«Il y a plein de gens qui entrent dans le lycée. On est plus souvent 2.000 élèves que 1.500»

REPORTAGE Les cours sont toujours suspendus au lycée Adolphe Chérioux de Vitry-sur-Seine, 6 jours après l'agression d'un élève dans le parc de l'établissement...

Bérénice Dubuc

— 

T.COEX / AFP

Un lycée tranquille. Ce lundi midi, devant l’établissement scolaire Adolphe Chérioux de Vitry-sur-Seine, quelques élèves seulement se pressent pour retourner en cours. Il s’agit de collégiens, dont les cours sont assurés normalement. Ils passent devant les quatre membres de l’équipe mobile de sécurité de l’académie de Créteil, reconnaissables à leurs blousons estampillés «EMS» en gras et en jaune dans le dos. Ils sont présents sur le site depuis mardi dernier pour en assurer la sécurité.
 
Quelques lycéens seulement sortent de l’établissement. Zakaria, élève en Terminale Finition (TFI), explique: «J’ai appelé ce matin, on m’a dit qu’il y avait cours. Je suis donc venu à 13h, mais le prof m’a dit qu’il n’y avait pas cours, alors je repars.»
 
«Entendus mais pas écoutés»

 
Les professeurs sont également sur place, mais n’assurent aucun cours. Après avoir été à nouveau reçus ce lundi matin par le directeur du cabinet du recteur et le DGRH du rectorat de Créteil, les enseignants ont de nouveau tenu une AG en début d’après-midi, a indiqué à 20minutes.fr Benoît Hurel, professeur de maths-sciences.
 
Ils estiment avoir été «entendus mais pas écoutés», et ont donc décidé de reconduire leur droit de retrait mardi. Le rectorat leur a proposé «des postes de médiateurs de réussite scolaire, qui n’ont que des contrats de 20h par semaine, et la mise en place de groupes de paroles», en plus des trois surveillants supplémentaires déjà accordés vendredi. «Nous voulons des assistants éducatifs supplémentaires. Les groupes de parole, c’est bien, mais ça doit venir après.»
 
«Des bagarres comme ça il y en a déjà eu dans le lycée, avant»
 
Les élèves soutiennent «bien entendu» le mouvement de leurs enseignants. «Ça nous arrange de ne pas avoir cours, mais il y a aussi un vrai problème: n’importe qui rentre. D’habitude ça ne nous dérange pas, mais là c’est allé trop loin», explique Sean, élève en seconde SES.

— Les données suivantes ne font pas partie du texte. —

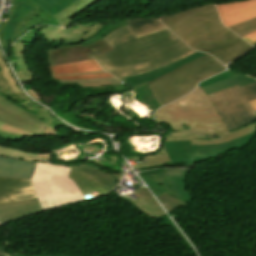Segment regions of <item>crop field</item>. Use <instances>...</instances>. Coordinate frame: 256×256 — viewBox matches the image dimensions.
<instances>
[{
    "instance_id": "crop-field-1",
    "label": "crop field",
    "mask_w": 256,
    "mask_h": 256,
    "mask_svg": "<svg viewBox=\"0 0 256 256\" xmlns=\"http://www.w3.org/2000/svg\"><path fill=\"white\" fill-rule=\"evenodd\" d=\"M102 39L113 50L94 58L118 79L152 71L195 52L168 29L137 38L125 26Z\"/></svg>"
},
{
    "instance_id": "crop-field-2",
    "label": "crop field",
    "mask_w": 256,
    "mask_h": 256,
    "mask_svg": "<svg viewBox=\"0 0 256 256\" xmlns=\"http://www.w3.org/2000/svg\"><path fill=\"white\" fill-rule=\"evenodd\" d=\"M155 121L173 131L165 141L191 140V144H218L256 131V123L229 133L216 109L200 88L156 111Z\"/></svg>"
},
{
    "instance_id": "crop-field-3",
    "label": "crop field",
    "mask_w": 256,
    "mask_h": 256,
    "mask_svg": "<svg viewBox=\"0 0 256 256\" xmlns=\"http://www.w3.org/2000/svg\"><path fill=\"white\" fill-rule=\"evenodd\" d=\"M159 20L192 49L212 54L224 65L253 48L222 25L214 4Z\"/></svg>"
},
{
    "instance_id": "crop-field-4",
    "label": "crop field",
    "mask_w": 256,
    "mask_h": 256,
    "mask_svg": "<svg viewBox=\"0 0 256 256\" xmlns=\"http://www.w3.org/2000/svg\"><path fill=\"white\" fill-rule=\"evenodd\" d=\"M25 103L36 112H28L0 93V137L15 141H22L26 136L55 137L59 132V126L63 123L55 119L47 109L33 101L29 100Z\"/></svg>"
},
{
    "instance_id": "crop-field-5",
    "label": "crop field",
    "mask_w": 256,
    "mask_h": 256,
    "mask_svg": "<svg viewBox=\"0 0 256 256\" xmlns=\"http://www.w3.org/2000/svg\"><path fill=\"white\" fill-rule=\"evenodd\" d=\"M225 70L217 60L205 54L155 80L148 85L160 106L192 91L199 81Z\"/></svg>"
},
{
    "instance_id": "crop-field-6",
    "label": "crop field",
    "mask_w": 256,
    "mask_h": 256,
    "mask_svg": "<svg viewBox=\"0 0 256 256\" xmlns=\"http://www.w3.org/2000/svg\"><path fill=\"white\" fill-rule=\"evenodd\" d=\"M71 166L37 162L32 180L43 209L83 200L74 181L68 178Z\"/></svg>"
},
{
    "instance_id": "crop-field-7",
    "label": "crop field",
    "mask_w": 256,
    "mask_h": 256,
    "mask_svg": "<svg viewBox=\"0 0 256 256\" xmlns=\"http://www.w3.org/2000/svg\"><path fill=\"white\" fill-rule=\"evenodd\" d=\"M209 97L229 131L256 121V112L249 102L256 99V82L242 88L237 85Z\"/></svg>"
},
{
    "instance_id": "crop-field-8",
    "label": "crop field",
    "mask_w": 256,
    "mask_h": 256,
    "mask_svg": "<svg viewBox=\"0 0 256 256\" xmlns=\"http://www.w3.org/2000/svg\"><path fill=\"white\" fill-rule=\"evenodd\" d=\"M254 134L255 132L218 145H190V141L165 142L164 148L172 163L192 164L226 154L234 148H242Z\"/></svg>"
},
{
    "instance_id": "crop-field-9",
    "label": "crop field",
    "mask_w": 256,
    "mask_h": 256,
    "mask_svg": "<svg viewBox=\"0 0 256 256\" xmlns=\"http://www.w3.org/2000/svg\"><path fill=\"white\" fill-rule=\"evenodd\" d=\"M40 12L28 0H13L8 24L0 22V40H17L31 29L27 22Z\"/></svg>"
},
{
    "instance_id": "crop-field-10",
    "label": "crop field",
    "mask_w": 256,
    "mask_h": 256,
    "mask_svg": "<svg viewBox=\"0 0 256 256\" xmlns=\"http://www.w3.org/2000/svg\"><path fill=\"white\" fill-rule=\"evenodd\" d=\"M111 50V48L100 39L83 47L82 44L73 46H60L47 50L49 66L65 63L90 60L96 54Z\"/></svg>"
},
{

Zakaria approuve: «Il y a plein de gens qui entrent dans le lycée. Ça arrive tout le temps: les copains, les copines viennent nous attendre à la porte des classes. On est plus souvent 2.000 élèves que 1.500.» Franck, en seconde ISI (Initiation sciences ingénieur) rappelle que: «Des bagarres comme ça il y en a déjà eu dans le lycée, avant, mais Mme Cadart (la proviseure du lycée, ndr) ne le dit pas.»
 
Mais, quand on leur parle du doublement du nombre de surveillants, ils estiment que «22 pour 1.500 élèves, ça ne servira pas à grand chose». Et des badges pour filtrer l’entrée? «Ça c’est au collège. Nous on ne veut pas être fliqués.»